When reconstituting TMEM11 expression, it's important to use physiological expression levels, as overexpression can lead to artifacts in mitochondrial morphology and interaction patterns.

What experimental controls are essential when studying recombinant TMEM11?

Proper controls are critical when studying a complex mitochondrial protein like TMEM11:

• Localization controls: Include both outer membrane (e.g., TOMM20) and inner membrane (e.g., MIC60) markers to confirm proper localization .

• Interaction specificity controls: Include abundant OMM proteins like TOMM20 that should not interact with TMEM11 to demonstrate specificity of observed interactions .

• Functional redundancy controls: Consider knockdown of related proteins to control for potential compensatory mechanisms.

• Expression level controls: Monitor expression levels of BNIP3 and BNIP3L, which can vary significantly with cellular conditions and affect mitophagy independent of TMEM11 .

• Mitophagy pathway controls: Include controls for general autophagy (e.g., starvation-induced) to distinguish specific effects on mitophagy from general autophagy alterations .

What are the emerging questions regarding TMEM11's role in mitochondrial quality control?

Several important questions remain to be addressed:

• Mechanism of site specification: How does TMEM11 determine which regions of mitochondria should be marked for mitophagy?

• Signaling pathways: What upstream signals regulate TMEM11's interaction with BNIP3/BNIP3L?

• Post-translational modifications: Does TMEM11 undergo modifications that alter its function in response to cellular stresses?

• Tissue-specific roles: Why do macrophages maintain functionality despite morphological changes in TMEM11 deficiency?

As highlighted by McWilliams: "Several important mechanistic questions remain... Does TMEM11 alter BNIP3/NIX dimerization, which occurs via its transmembrane domains and appears essential for mitophagy?
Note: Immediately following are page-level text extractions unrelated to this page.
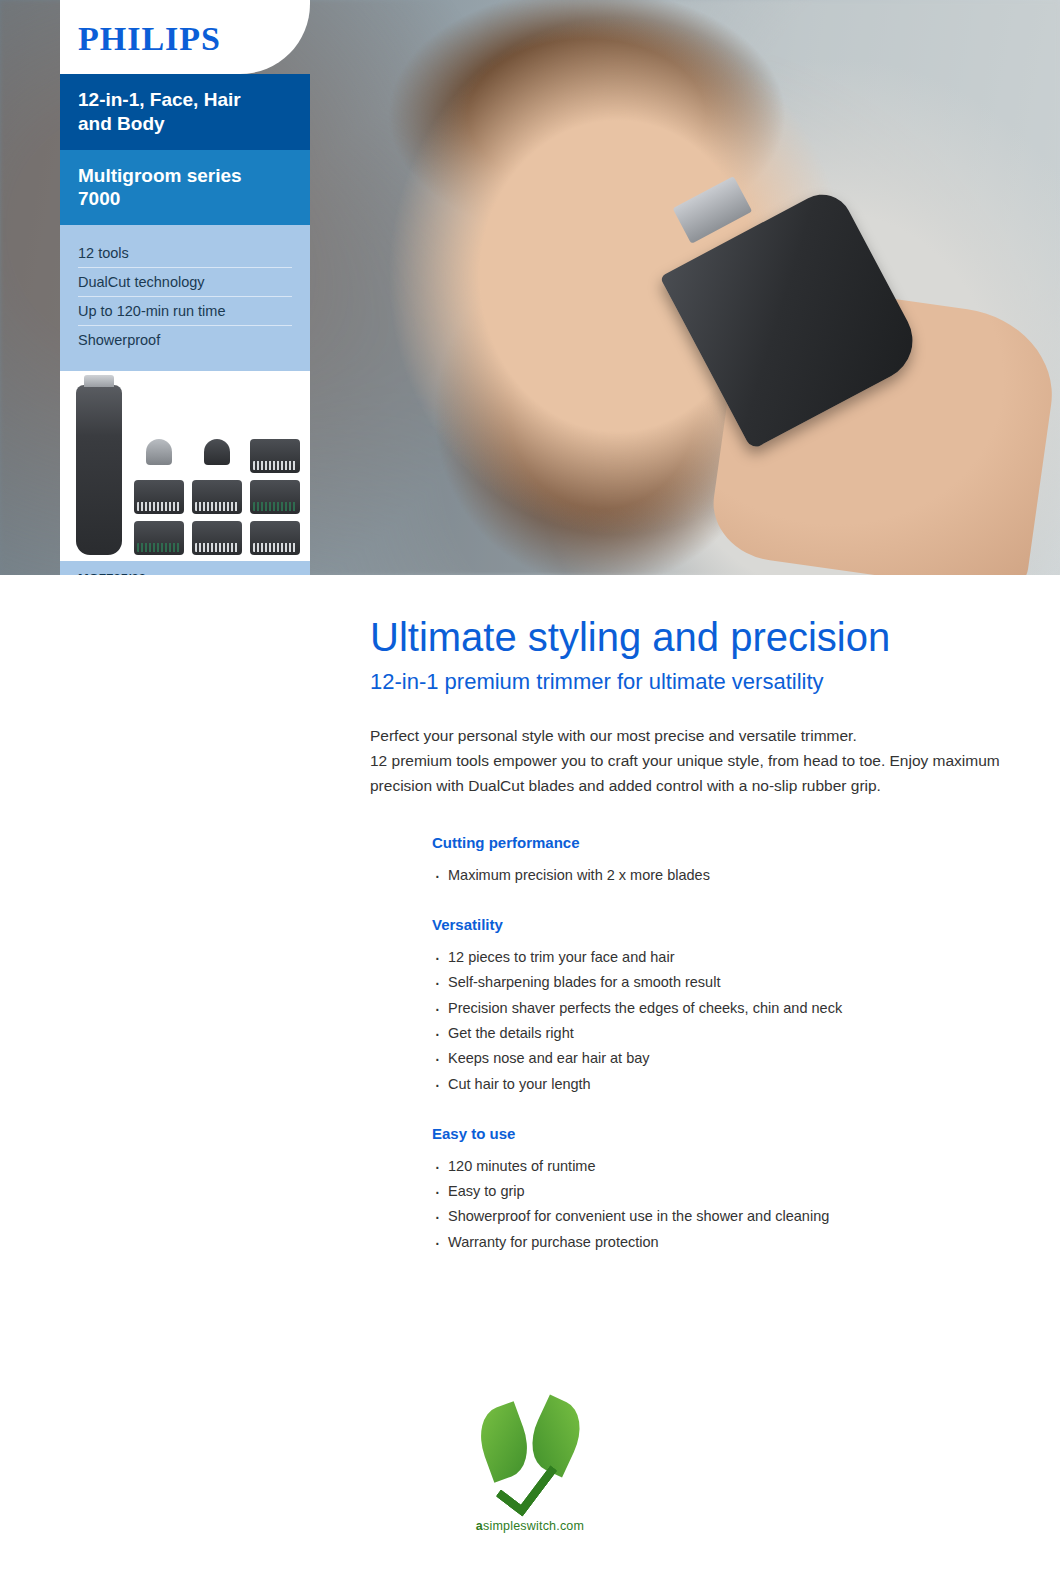PHILIPS
12-in-1, Face, Hair
and Body
Multigroom series
7000
12 tools
DualCut technology
Up to 120-min run time
Showerproof
MG7735/33
Ultimate styling and precision
12-in-1 premium trimmer for ultimate versatility
Perfect your personal style with our most precise and versatile trimmer.
12 premium tools empower you to craft your unique style, from head to toe. Enjoy maximum precision with DualCut blades and added control with a no-slip rubber grip.
Cutting performance
Maximum precision with 2 x more blades
Versatility
12 pieces to trim your face and hair
Self-sharpening blades for a smooth result
Precision shaver perfects the edges of cheeks, chin and neck
Get the details right
Keeps nose and ear hair at bay
Cut hair to your length
Easy to use
120 minutes of runtime
Easy to grip
Showerproof for convenient use in the shower and cleaning
Warranty for purchase protection
asimpleswitch.com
Might TMEM11 inhibition modify the magnitude of mitophagy by influencing BNIP3/BNIP3L interactions with the autophagy machinery?"
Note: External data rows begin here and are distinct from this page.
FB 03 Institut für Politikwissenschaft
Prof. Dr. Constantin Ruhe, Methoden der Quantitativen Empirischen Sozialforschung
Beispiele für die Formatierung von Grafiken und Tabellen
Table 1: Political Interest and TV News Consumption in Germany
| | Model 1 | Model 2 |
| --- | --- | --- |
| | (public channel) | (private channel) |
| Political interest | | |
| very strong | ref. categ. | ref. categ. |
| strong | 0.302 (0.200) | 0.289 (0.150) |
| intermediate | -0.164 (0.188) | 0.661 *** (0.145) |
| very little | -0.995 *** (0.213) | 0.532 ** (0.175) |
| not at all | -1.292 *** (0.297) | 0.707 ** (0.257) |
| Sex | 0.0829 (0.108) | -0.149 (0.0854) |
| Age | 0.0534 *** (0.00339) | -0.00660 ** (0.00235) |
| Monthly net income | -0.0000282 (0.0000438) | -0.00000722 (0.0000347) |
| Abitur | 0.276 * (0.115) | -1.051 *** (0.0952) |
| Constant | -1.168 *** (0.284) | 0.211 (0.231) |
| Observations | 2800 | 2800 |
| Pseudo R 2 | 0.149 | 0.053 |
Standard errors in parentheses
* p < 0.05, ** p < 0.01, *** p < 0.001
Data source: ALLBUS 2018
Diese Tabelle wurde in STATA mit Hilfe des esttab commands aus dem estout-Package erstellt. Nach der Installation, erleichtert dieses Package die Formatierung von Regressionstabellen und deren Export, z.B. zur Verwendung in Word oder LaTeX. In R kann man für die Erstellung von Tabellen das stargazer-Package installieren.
How might TMEM11 research contribute to understanding mitochondrial diseases?

TMEM11's role in regulating mitophagy has implications for numerous diseases involving mitochondrial dysfunction:

• Neurodegenerative disorders: Since proper mitochondrial quality control is crucial for neuronal health, TMEM11 dysregulation might contribute to conditions like Parkinson's disease.

• Metabolic disorders: TMEM11's ability to preserve mitochondrial function despite morphological changes could inform treatments for metabolic diseases.

• Inflammatory conditions: The finding that TMEM11-deficient macrophages maintain polarization capabilities suggests complex relationships between mitochondrial morphology and inflammatory responses.

Understanding how TMEM11 spatially restricts mitophagy could lead to therapeutic approaches that modulate mitochondrial turnover in a targeted manner rather than globally affecting mitochondrial function.